Simple finding linear acceleration

[mistermill]

Homework Statement

In our lab, we times a cart going 1m. The time was 9.49 s. The cart was pulled by a string, over a pulley, attached to a free-falling mass. The purpose was to calculate the μ, the coefficient of friction.

Homework Equations

d = vit + 1/2at^{2}

a = (vf-vi)/t

vi = 0 m/s
d = 1.0 m
t = 9.49 s

The Attempt at a Solution

Why does the acceleration come out differently in these two equations?

Is it that the vf is not simply 1m/9.49 seconds?
Is vf = 1/9.49 = 0.11 ?

Because that is the average velocity, and we don't use average velocity because we have a constant acceleration?

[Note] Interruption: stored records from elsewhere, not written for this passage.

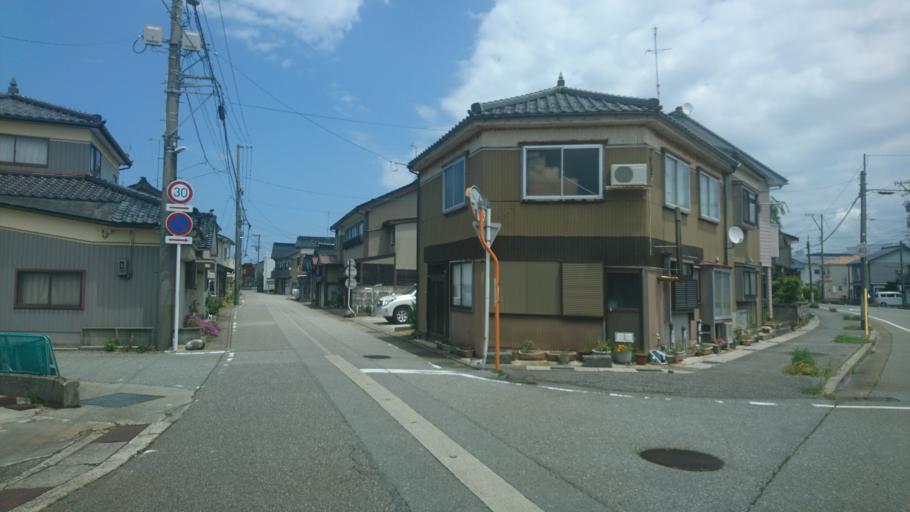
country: JP
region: Toyama
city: Nyuzen
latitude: 36.9336
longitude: 137.4986
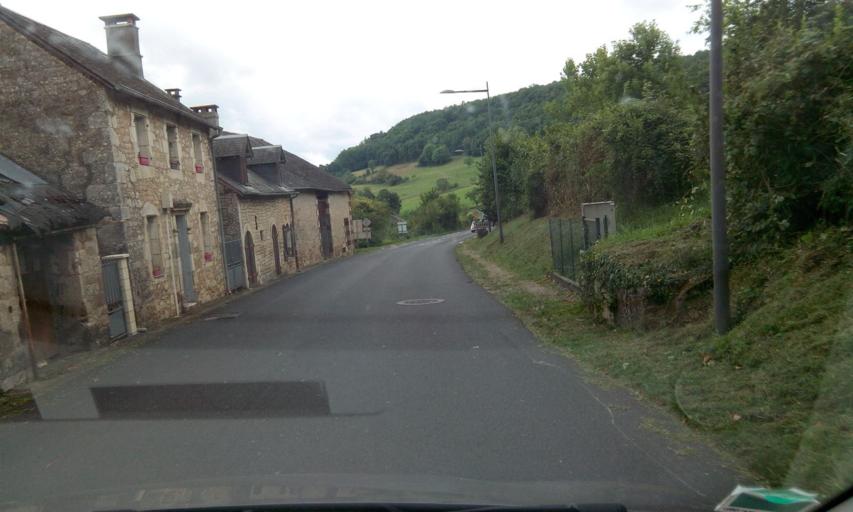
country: FR
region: Limousin
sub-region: Departement de la Correze
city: Cosnac
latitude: 45.0527
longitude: 1.5821
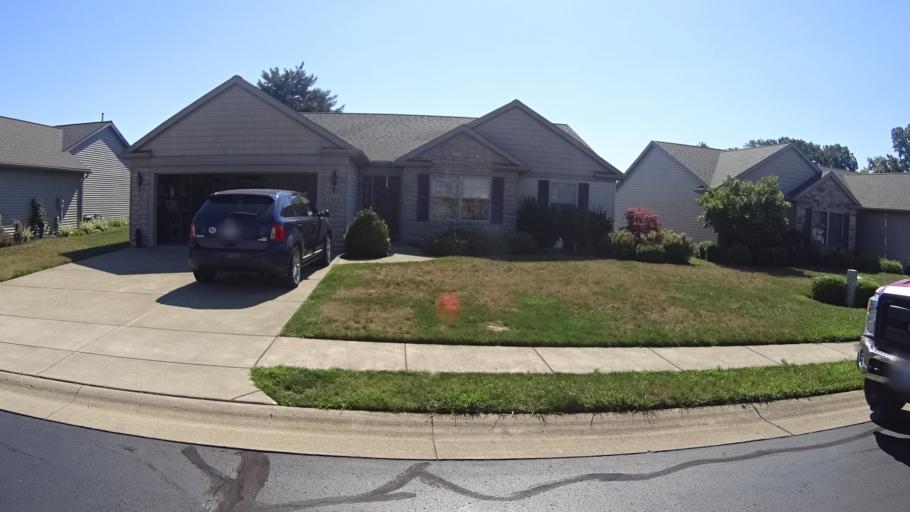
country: US
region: Ohio
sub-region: Erie County
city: Huron
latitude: 41.3909
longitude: -82.6418
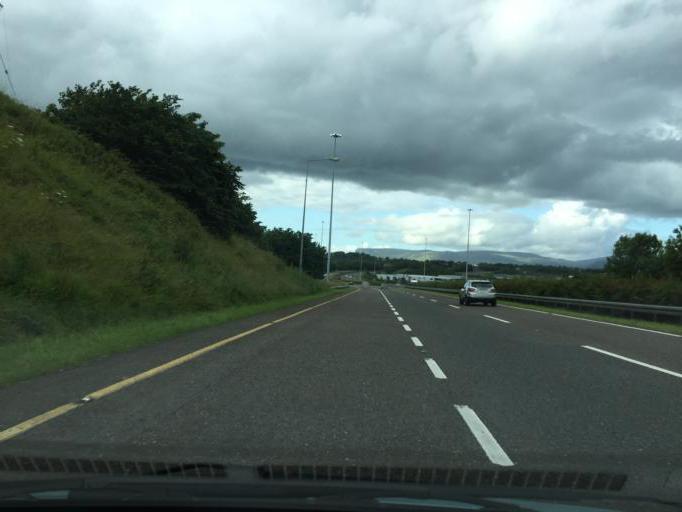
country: IE
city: Ballisodare
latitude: 54.2179
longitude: -8.5003
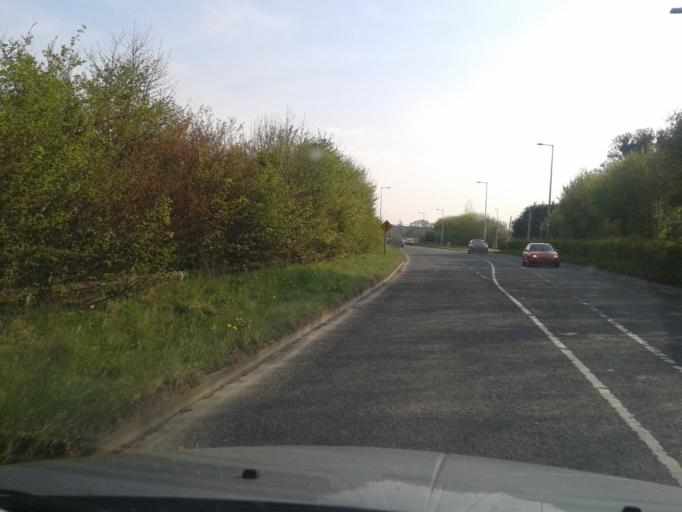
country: IE
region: Leinster
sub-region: Dublin City
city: Finglas
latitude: 53.4266
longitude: -6.3045
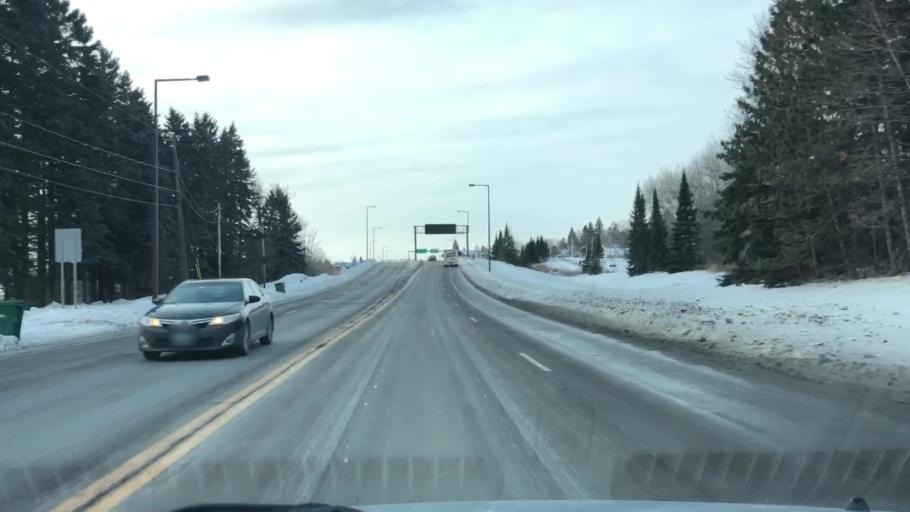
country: US
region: Minnesota
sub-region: Saint Louis County
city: Duluth
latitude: 46.8119
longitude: -92.0577
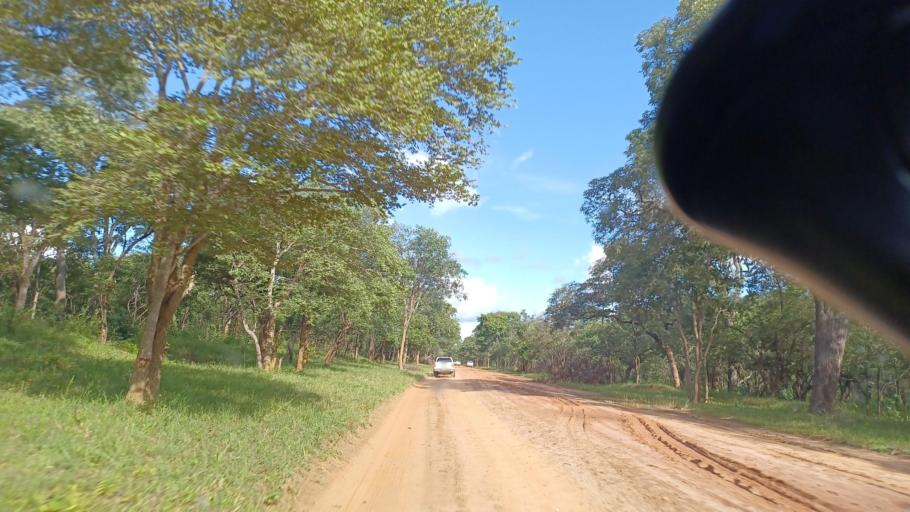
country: ZM
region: North-Western
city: Kabompo
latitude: -13.3509
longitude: 24.2842
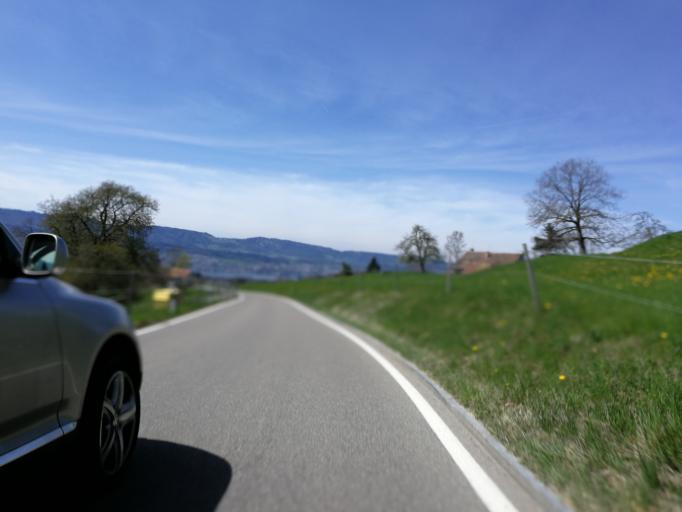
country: CH
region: Zurich
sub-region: Bezirk Meilen
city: Obermeilen
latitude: 47.2863
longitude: 8.6594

In the first equation I get a = 0.02m/s^{2}
and in the second equation I get a = 0.01 m/s^{2}

I think I know why, but I would like someone to say,"yes that is why you must use the first equation."

 

[Nathanael]

V_{f}=9.8t

It's invalid to say V_{f}=\frac{d}{t} because, as you said, that is the average velocity (which is less than the final velocity)
Since initial velocity is zero, the expression \frac{d}{t} will only give you half the final velocity. That is why your two accelerations were different by a factor of 2.